In the 2007 Gran Consiglio election, there were a total of 1,690 registered voters in Malvaglia, of which 823 or 48.7% voted. 13 blank ballots and 2 null ballots were cast, leaving 808 valid ballots in the election. The most popular party was the PLRT which received 205 or 25.4% of the vote. The next three most popular parties were; the PLRT (with 205 or 25.4%), the PS (with 124 or 15.3%) and the LEGA (with 117 or 14.5%).

In the 2007 Consiglio di Stato election, there were 11 blank ballots and 3 null ballots, which left 809 valid ballots in the election. The most popular party was the PPD which received 194 or 24.0% of the vote. The next three most popular parties were; the PLRT (with 187 or 23.1%), the LEGA (with 164 or 20.3%) and the PS (with 127 or 15.7%).

==Economy==
As of In 2007 2007, Malvaglia had an unemployment rate of 2.33%. As of 2005, there were 97 people employed in the primary economic sector and about 43 businesses involved in this sector. 116 people were employed in the secondary sector and there were 14 businesses in this sector. 112 people were employed in the tertiary sector, with 34 businesses in this sector. There were 498 residents of the municipality who were employed in some capacity, of which females made up 34.1% of the workforce.

In 2000, there were 78 workers who commuted into the municipality and 310 workers who commuted away. The municipality is a net exporter of workers, with about 4.0 workers leaving the municipality for every one entering. Of the working population, 6% used public transportation to get to work, and 70.1% used a private car.

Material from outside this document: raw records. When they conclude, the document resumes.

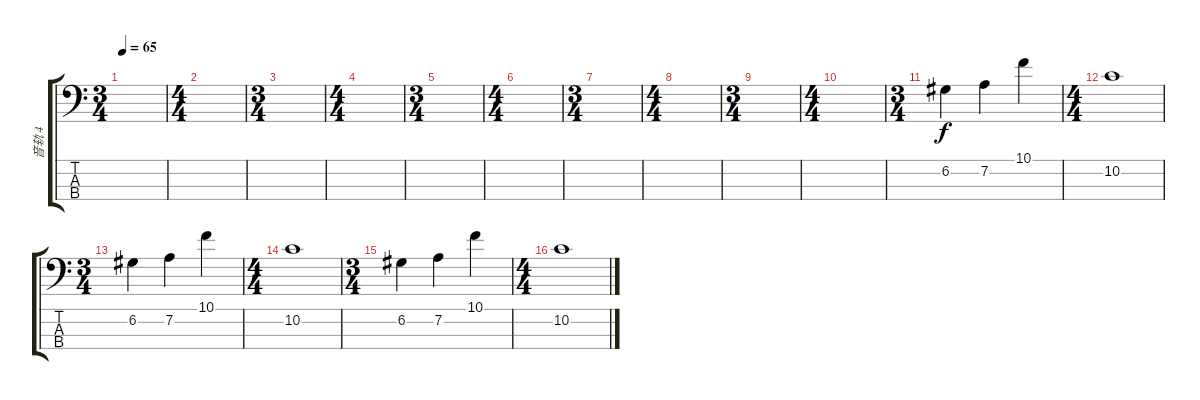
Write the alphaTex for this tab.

\track ("音轨 4" "音轨 4") {instrument electricbassfinger}
\staff {score tabs}
\tuning (G2 D2 A1 E1) {hide}
\ts (3 4)
\tempo 65
\clef f4
\ks c
|
\ts (4 4)
|
\ts (3 4)
|
\ts (4 4)
|
\ts (3 4)
|
\ts (4 4)
|
\ts (3 4)
|
\ts (4 4)
|
\ts (3 4)
|
\ts (4 4)
|
\ts (3 4)
6.2.4 7.2.4 10.1.4 |
\ts (4 4)
10.2.1 |
\ts (3 4)
6.2.4 7.2.4 10.1.4 |
\ts (4 4)
10.2.1 |
\ts (3 4)
6.2.4 7.2.4 10.1.4 |
\ts (4 4)
10.2.1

As of 2009, there was one hotel in Malvaglia.

==Religion==
From the 2000 census, 986 or 84.1% were Catholic, while 40 or 3.4% belonged to the Swiss Reformed Church. There are 110 individuals (or about 9.39% of the population) who belong to another church (not listed on the census), and 36 individuals (or about 3.07% of the population) did not answer the question.

==Education==
The entire Swiss population is generally well educated. In Malvaglia about 68.6% of the population (between age 25–64) have completed either non-mandatory upper secondary education or additional higher education (either University or a Fachhochschule).

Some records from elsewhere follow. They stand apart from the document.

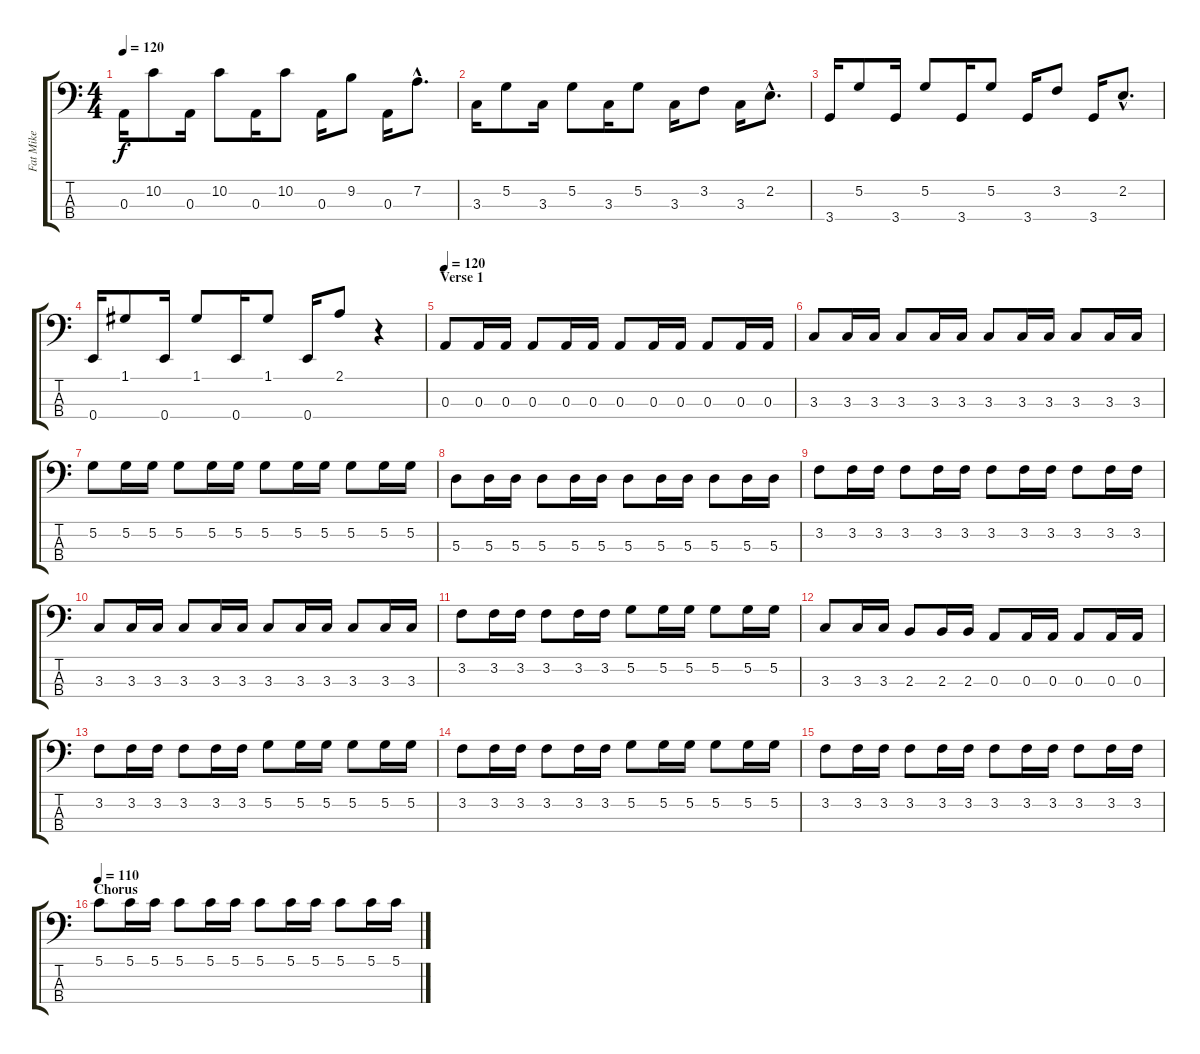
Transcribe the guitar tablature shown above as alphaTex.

\track ("Fat Mike" "Fat Mike") {instrument electricbasspick}
\staff {score tabs}
\tuning (G2 D2 A1 E1) {hide}
\ts (4 4)
\tempo 120
\clef f4
\ks c
0.3.16{dy f} 10.2.8 0.3.16 10.2.8 0.3.16 10.2.8 0.3.16 9.2.8 0.3.16 7.2{hac}.8{d} |
3.3.16 5.2.8 3.3.16 5.2.8 3.3.16 5.2.8 3.3.16 3.2.8 3.3.16 2.2{hac}.8{d} |
3.4.16 5.2.8 3.4.16 5.2.8 3.4.16 5.2.8 3.4.16 3.2.8 3.4.16 2.2{hac}.8{d} |
0.4.16 1.1.8 0.4.16 1.1.8 0.4.16 1.1.8 0.4.16 2.1.8 r.4 |
\section ("" "Verse 1")
\tempo 120
0.3.8 0.3.16 0.3.16 0.3.8 0.3.16 0.3.16 0.3.8 0.3.16 0.3.16 0.3.8 0.3.16 0.3.16 |
3.3.8 3.3.16 3.3.16 3.3.8 3.3.16 3.3.16 3.3.8 3.3.16 3.3.16 3.3.8 3.3.16 3.3.16 |
5.2.8 5.2.16 5.2.16 5.2.8 5.2.16 5.2.16 5.2.8 5.2.16 5.2.16 5.2.8 5.2.16 5.2.16 |
5.3.8 5.3.16 5.3.16 5.3.8 5.3.16 5.3.16 5.3.8 5.3.16 5.3.16 5.3.8 5.3.16 5.3.16 |
3.2.8 3.2.16 3.2.16 3.2.8 3.2.16 3.2.16 3.2.8 3.2.16 3.2.16 3.2.8 3.2.16 3.2.16 |
3.3.8 3.3.16 3.3.16 3.3.8 3.3.16 3.3.16 3.3.8 3.3.16 3.3.16 3.3.8 3.3.16 3.3.16 |
3.2.8 3.2.16 3.2.16 3.2.8 3.2.16 3.2.16 5.2.8 5.2.16 5.2.16 5.2.8 5.2.16 5.2.16 |
3.3.8 3.3.16 3.3.16 2.3.8 2.3.16 2.3.16 0.3.8 0.3.16 0.3.16 0.3.8 0.3.16 0.3.16 |
3.2.8 3.2.16 3.2.16 3.2.8 3.2.16 3.2.16 5.2.8 5.2.16 5.2.16 5.2.8 5.2.16 5.2.16 |
3.2.8 3.2.16 3.2.16 3.2.8 3.2.16 3.2.16 5.2.8 5.2.16 5.2.16 5.2.8 5.2.16 5.2.16 |
3.2.8 3.2.16 3.2.16 3.2.8 3.2.16 3.2.16 3.2.8 3.2.16 3.2.16 3.2.8 3.2.16 3.2.16 |
\section ("" "Chorus")
\tempo 110
5.1.8 5.1.16 5.1.16 5.1.8 5.1.16 5.1.16 5.1.8 5.1.16 5.1.16 5.1.8 5.1.16 5.1.16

In Malvaglia there are a total of 226 students (As of 2009). The Ticino education system provides up to three years of non-mandatory kindergarten and in Malvaglia there are 44 children in kindergarten. The primary school program lasts for five years and includes both a standard school and a special school. In the municipality, 73 students attend the standard primary schools and students attend the special school. In the lower secondary school system, students either attend a two-year middle school followed by a two-year pre-apprenticeship or they attend a four-year program to prepare for higher education. There are 51 students in the two-year middle school and in their pre-apprenticeship, while 16 students are in the four-year advanced program.

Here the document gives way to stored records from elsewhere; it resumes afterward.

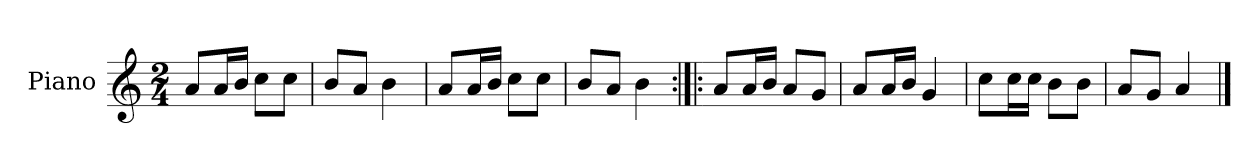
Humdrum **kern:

**kern
*part1
*staff1
*I"Piano
*I'Pno.
*clefG2
*k[]
*M2/4
=1
8a/L
16a/L
16b/JJ
8cc\L
8cc\J
=2
8b/L
8a/J
4b\
=3
8a/L
16a/L
16b/JJ
8cc\L
8cc\J
=4
8b/L
8a/J
4b\
=5:|!|:
8a/L
16a/L
16b/JJ
8a/L
8g/J
=6
8a/L
16a/L
16b/JJ
4g/
=7
8cc\L
16cc\L
16cc\JJ
8b\L
8b\J
=8
8a/L
8g/J
4a/
==
*-
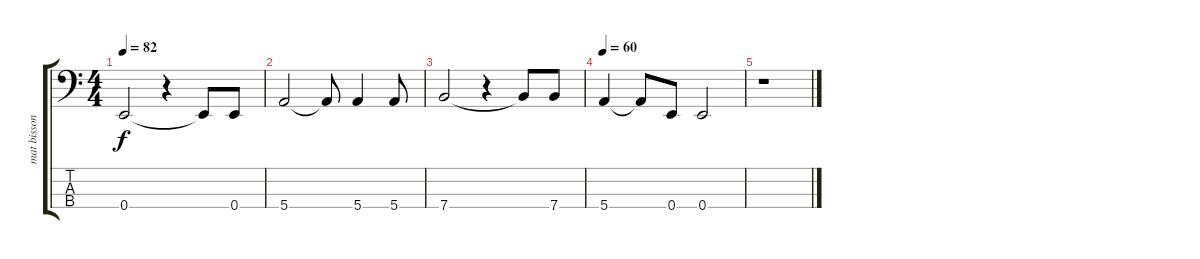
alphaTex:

\track ("mat bissonette" "mat bisson") {instrument electricbassfinger}
\staff {score tabs}
\tuning (G2 D2 A1 E1) {hide}
\ts (4 4)
\tempo 82
\clef f4
\ks c
0.4.2{dy f} r.4 0.4{t}.8 0.4.8 |
5.4.2 5.4{t}.8 5.4.4 5.4.8 |
7.4.2 r.4 7.4{t}.8 7.4.8 |
\tempo 60
5.4.4 5.4{t}.8 0.4.8 0.4.2 |
r.1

The upper secondary school includes several options, but at the end of the upper secondary program, a student will be prepared to enter a trade or to continue on to a university or college. In Ticino, vocational students may either attend school while working on their internship or apprenticeship (which takes three or four years) or may attend school followed by an internship or apprenticeship (which takes one year as a full-time student or one and a half to two years as a part-time student). There are 8 vocational students who are attending school full-time and 33 who attend part-time.

The professional program lasts three years and prepares a student for a job in engineering, nursing, computer science, business, tourism and similar fields. There was 1 student in the professional program.

As of 2000, there were 46 students in Malvaglia who came from another municipality, while 92 residents attended schools outside the municipality.